Apivia © Pierre Bouras / disobey. / Apivia
Apivia © Pierre Bouras / disobey. / Apivia

Penses-tu que la prise en main du nouveau bateau sera plus rapide ?

Clairement. À bord d'Apivia, j'ai fait mes premières navigations en solo en IMOCA. Aujourd'hui, j'ai l'équivalent de deux tours du monde sur Apivia. Mon nouveau bateau est du même architecte. On va retrouver des similitudes entre les deux, notamment en termes de système, que l'on va faire évoluer. J'ai beaucoup appris sur Apivia et j'aurai moins à apprendre qu'avec les foilers de seconde génération, qui a vu l'arrivée des grands foils.

La première génération, comme Banque Populaire, avait des petits foils et un comportement hybride entre dérives et foils. Ils ne marchaient vraiment qu'au vent de travers, et avec beaucoup de vent.

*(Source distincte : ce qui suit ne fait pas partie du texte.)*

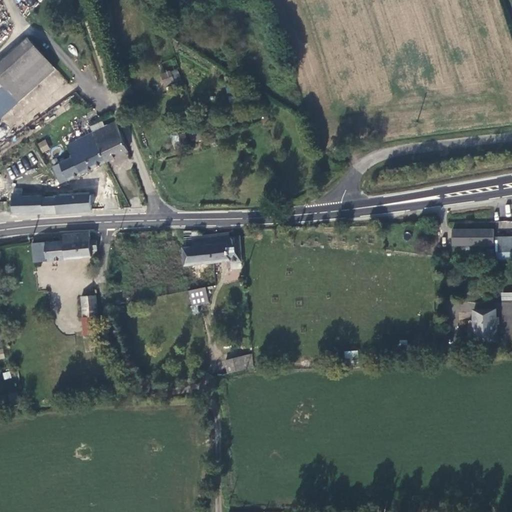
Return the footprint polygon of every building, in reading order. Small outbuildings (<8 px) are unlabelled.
[(0,65),(0,77),(36,46),(29,40),(0,65)] [(0,118),(56,69),(36,46),(0,77),(0,118)] [(170,71),(162,75),(165,84),(174,81),(170,71)] [(93,134),(106,128),(103,122),(90,128),(93,134)] [(107,163),(129,153),(122,132),(117,123),(106,128),(93,134),(107,163)] [(204,141),(200,125),(192,128),(197,143),(204,141)] [(186,132),(179,135),(183,144),(189,142),(186,132)] [(61,184),(107,163),(93,134),(67,145),(74,158),(53,167),(61,184)] [(37,143),(42,153),(50,149),(45,139),(37,143)] [(13,200),(14,215),(93,211),(91,196),(23,200),(13,200)] [(495,230),(453,231),(453,247),(494,246),(495,230)] [(194,231),(184,231),(185,248),(184,248),(185,266),(197,265),(194,231)] [(200,237),(199,231),(194,231),(197,265),(214,263),(211,235),(200,237)] [(90,240),(90,234),(63,236),(64,242),(33,245),(35,263),(91,257),(90,251),(97,251),(97,240),(90,240)] [(230,237),(229,234),(211,235),(214,263),(232,261),(232,263),(240,262),(241,251),(240,237),(230,237)] [(177,236),(157,236),(157,244),(177,244),(177,236)] [(511,254),(511,251),(511,236),(499,237),(499,252),(496,251),(496,260),(511,260),(511,254)] [(190,280),(191,290),(199,288),(198,278),(197,279),(196,272),(186,273),(187,281),(190,280)] [(206,288),(190,291),(193,306),(208,302),(206,288)] [(501,300),(511,300),(511,292),(501,292),(501,300)] [(96,296),(81,297),(83,319),(98,318),(96,296)] [(499,340),(497,309),(472,310),(473,321),(473,341),(490,341),(499,340)] [(98,318),(83,319),(84,334),(95,334),(99,333),(98,318)] [(490,345),(490,341),(473,341),(473,321),(469,321),(468,333),(467,339),(467,345),(490,345)] [(229,373),(246,369),(243,356),(226,361),(229,373)]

L'arrivée des grands foils a généré des incertitudes sur leur fonctionnement. Sur le jeu de voile nécessaire aussi. On affine les choses et il y a moins d'inconnus. Je devrais partir de moins loin que lors de la mise à l'eau d'Apivia 1.

Quelle est la suite du programme ?

Le retour se fera en convoyage commun entre Banque Populaire et Apivia. Le bateau rejoint directement Lorient. La mise à l'eau du nouvel Apivia est prévue entre avril et mai. Je vais en profiter pour être présent avec l'équipe et prendre les dernières décisions. Je vais aussi commencer ma préparation physique.

Peux-tu nous parler de ton nouvel IMOCA ? En quoi sera-t-il différent ?

L'objectif était d'améliorer le passage dans les vagues. La coque va être différente, même s'il conserve certains airs de famille avec Apivia 1. En terme de philosophie de design, on a choisi un bateau sans compromis en termes de performance, mais trouvé des solutions pour que ce soit plus vivable.

C'est-à-dire que pour avoir le bateau le plus performant possible, on n'a fait aucun compromis sur la dureté du bateau au niveau de la coque, des foils... On a choisi une organisation de cockpit et de zone de vie pour supporter au mieux ces conditions de navigation très difficiles, et tenir la cadence le mieux possible. Ce sont des bateaux inconfortables, avec beaucoup de chocs.